REQUIREMENT: Give back the data exactly, with no images.

MATERIAL PROVIDED:
^^^^
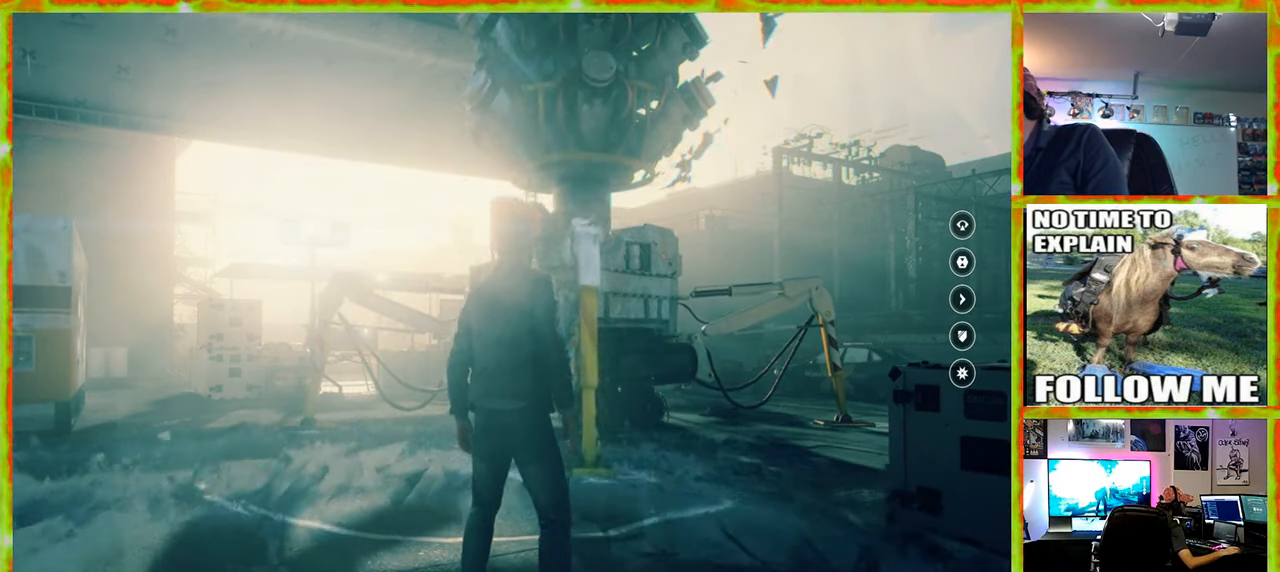
{"keys": [], "mouse": ["wheel"], "events": [[467, "mouse_wheel", "down"]]}
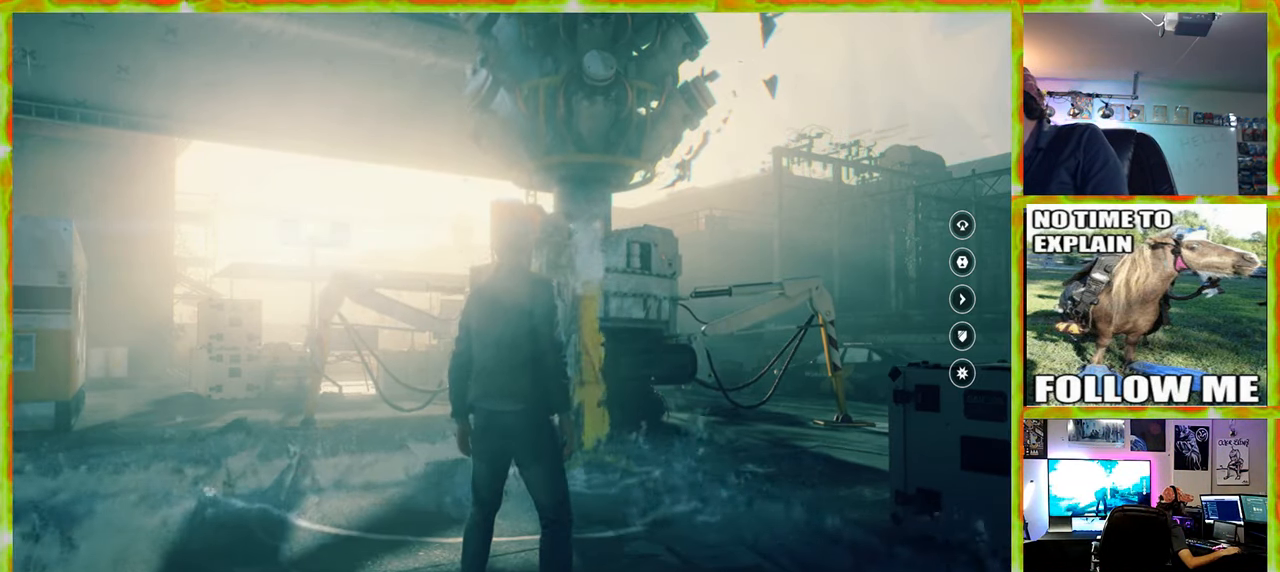
{"keys": [], "mouse": [], "events": [[117, "mouse_wheel", "up"]]}
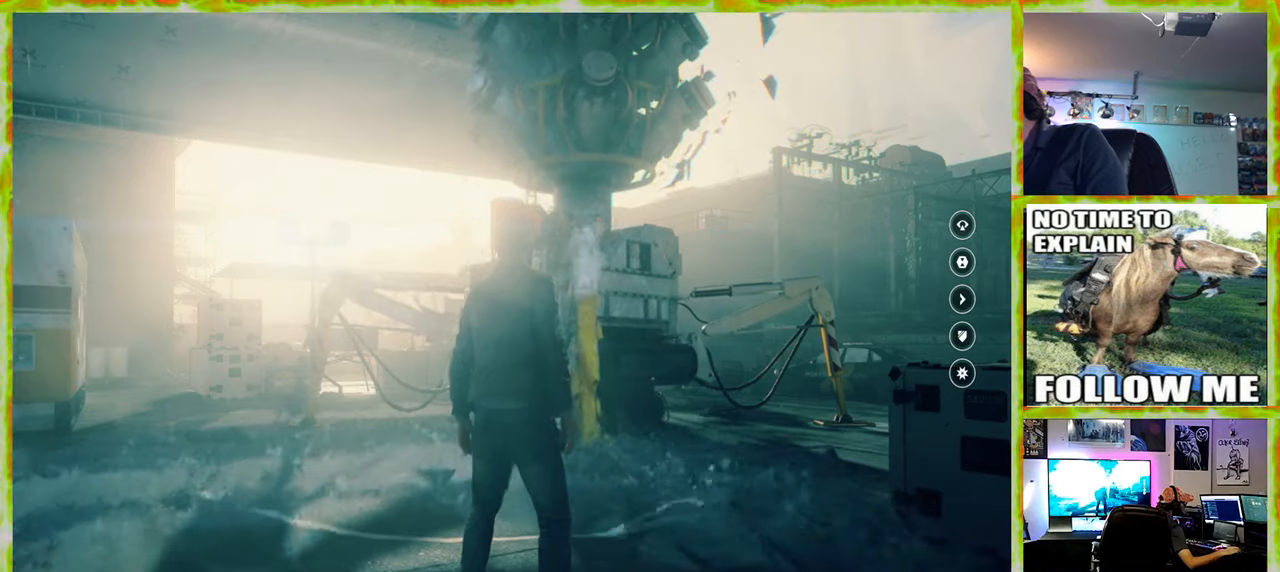
{"keys": [], "mouse": [], "events": []}
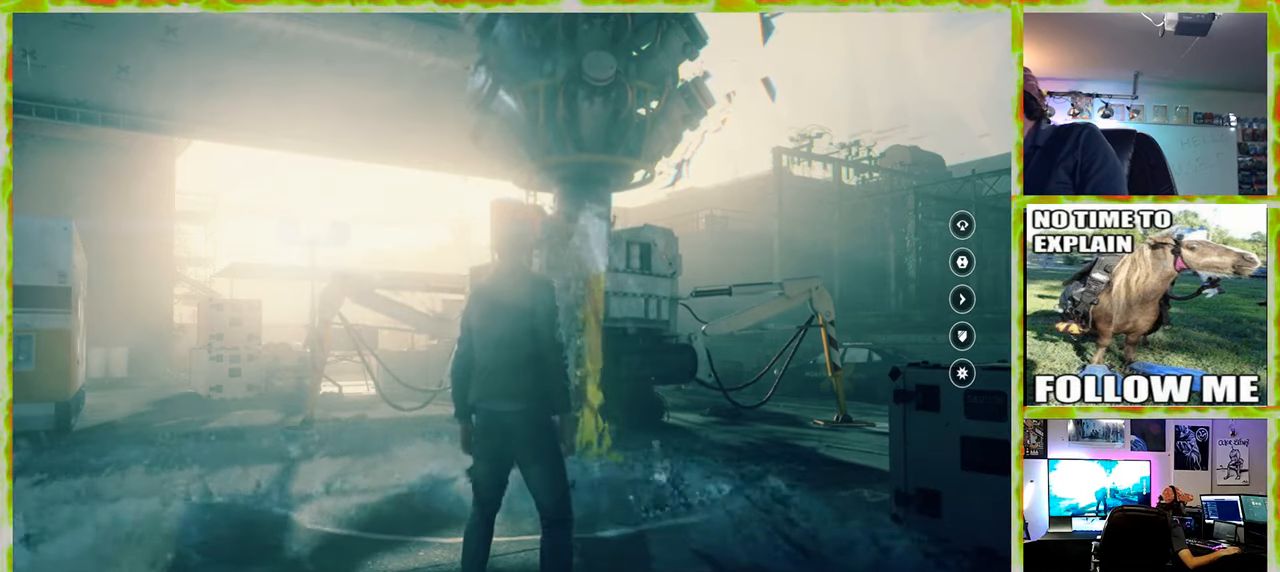
{"keys": [], "mouse": [], "events": []}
^^^^
SOLUTION FOR THIS PROBLEM:
{"keys": [], "mouse": ["wheel"], "events": [[467, "mouse_wheel", "down"]]}
{"keys": [], "mouse": [], "events": [[117, "mouse_wheel", "up"]]}
{"keys": [], "mouse": [], "events": []}
{"keys": [], "mouse": [], "events": []}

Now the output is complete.